---------- RECORDS FOR THE EXERCISE ----------

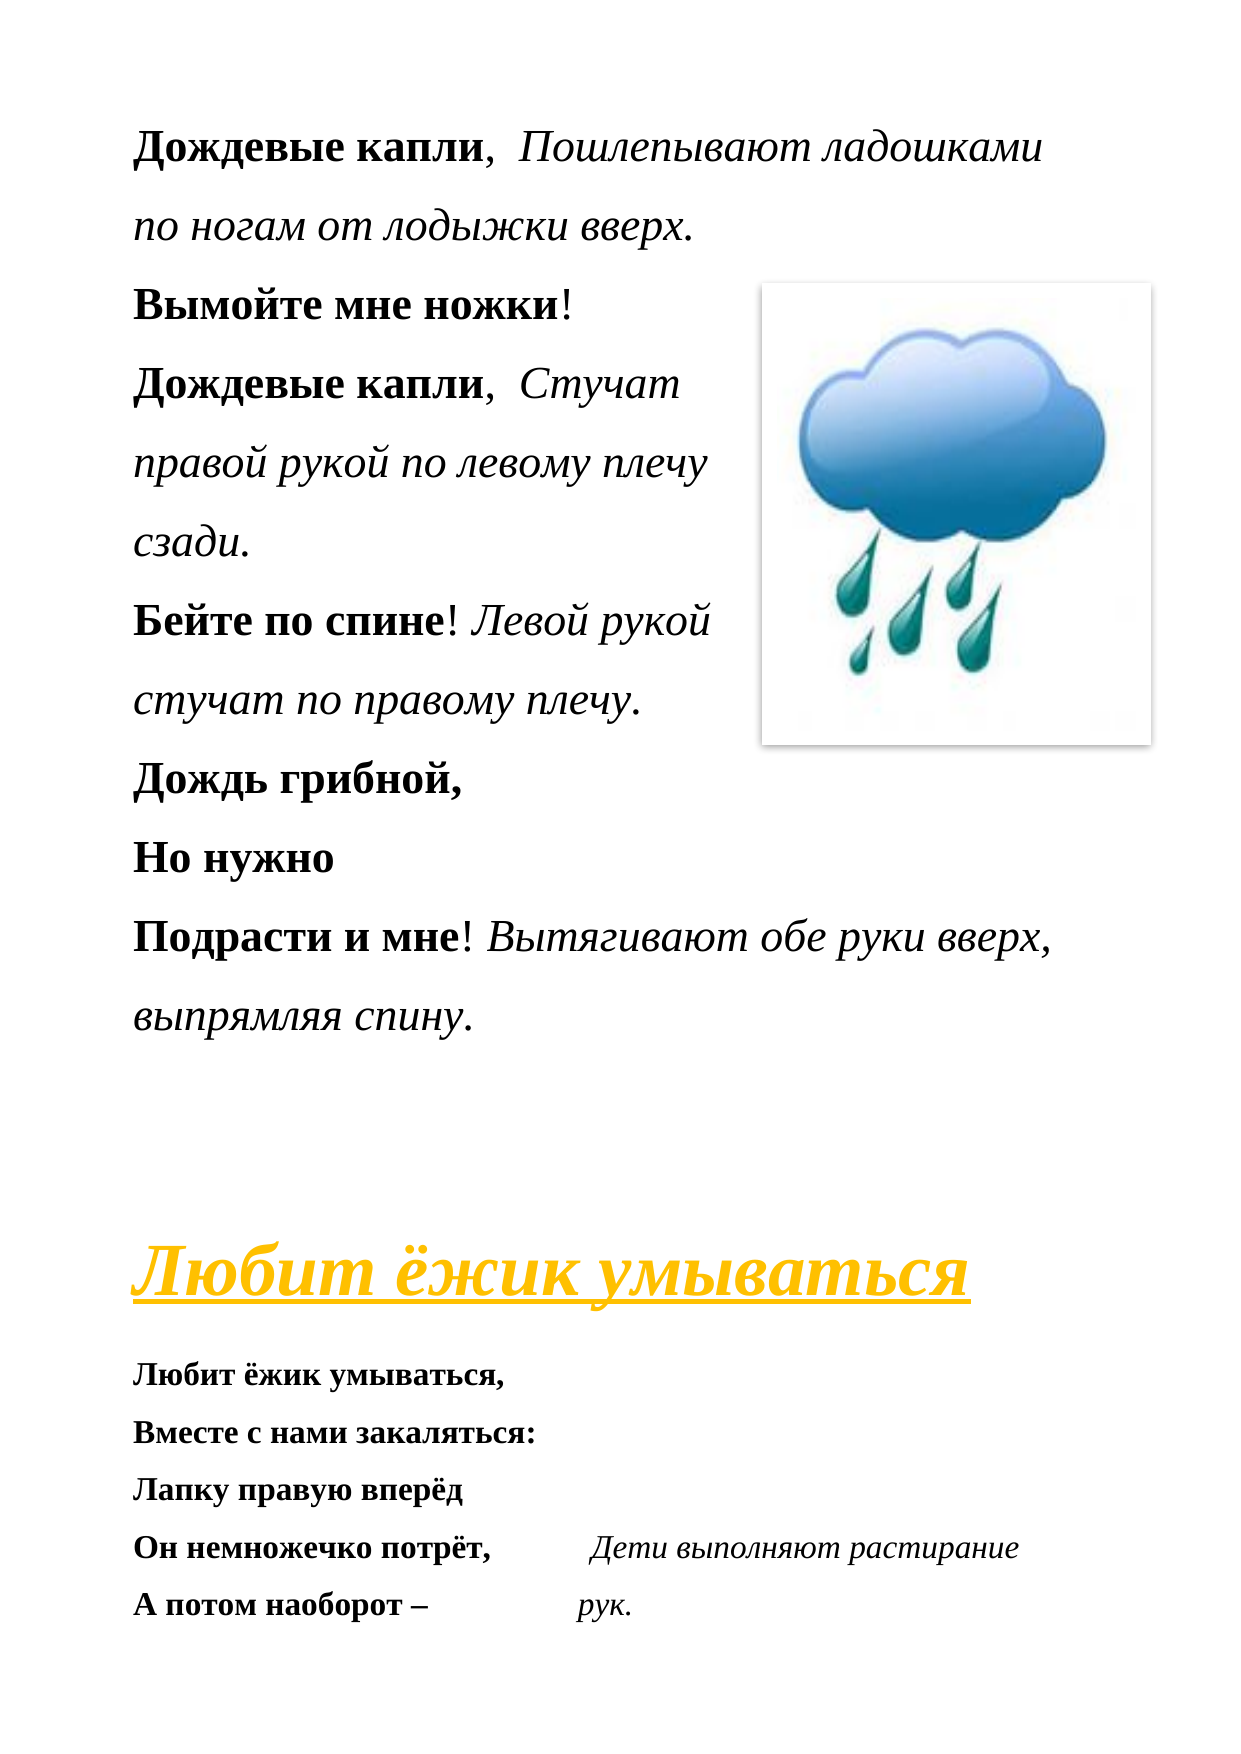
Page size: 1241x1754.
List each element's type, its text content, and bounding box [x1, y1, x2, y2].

text Подрасти и мне! Вытягивают обе руки вверх, выпрямляя спину. [133, 909, 1093, 1041]
picture [777, 298, 1136, 731]
text Бейте по спине! Левой рукой стучат по правому плечу. [133, 592, 1093, 724]
text Дождевые капли, Пошлепывают ладошками по ногам от лодыжки вверх. [133, 118, 1093, 250]
text Но нужно [133, 830, 1093, 882]
text Он немножечко потрёт, Дети выполняют растирание [133, 1527, 1093, 1565]
text А потом наоборот – рук. [133, 1584, 1093, 1623]
text Дождь грибной, [133, 751, 1093, 803]
text Любит ёжик умываться, [133, 1354, 1093, 1393]
text Дождевые капли, Стучат правой рукой по левому плечу сзади. [133, 355, 1093, 566]
text Лапку правую вперёд [133, 1469, 1093, 1508]
text Вместе с нами закаляться: [133, 1412, 1093, 1450]
text Вымойте мне ножки! [133, 276, 1093, 329]
text Любит ёжик умываться [133, 1225, 1093, 1311]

----------

● **WHAT TO DO**
Your answer should contain all the material above, written out exactly, and none of the pictures.

● **TASK RESULT**
Page size: 1241x1754.
List each element's type, its text content, and bounding box [x1, y1, x2, y2].

text Подрасти и мне! Вытягивают обе руки вверх, выпрямляя спину. [133, 909, 1093, 1041]
picture [777, 298, 1136, 731]
text Бейте по спине! Левой рукой стучат по правому плечу. [133, 592, 1093, 724]
text Дождевые капли, Пошлепывают ладошками по ногам от лодыжки вверх. [133, 118, 1093, 250]
text Но нужно [133, 830, 1093, 882]
text Он немножечко потрёт, Дети выполняют растирание [133, 1527, 1093, 1565]
text А потом наоборот – рук. [133, 1584, 1093, 1623]
text Дождь грибной, [133, 751, 1093, 803]
text Любит ёжик умываться, [133, 1354, 1093, 1393]
text Дождевые капли, Стучат правой рукой по левому плечу сзади. [133, 355, 1093, 566]
text Лапку правую вперёд [133, 1469, 1093, 1508]
text Вместе с нами закаляться: [133, 1412, 1093, 1450]
text Вымойте мне ножки! [133, 276, 1093, 329]
text Любит ёжик умываться [133, 1225, 1093, 1311]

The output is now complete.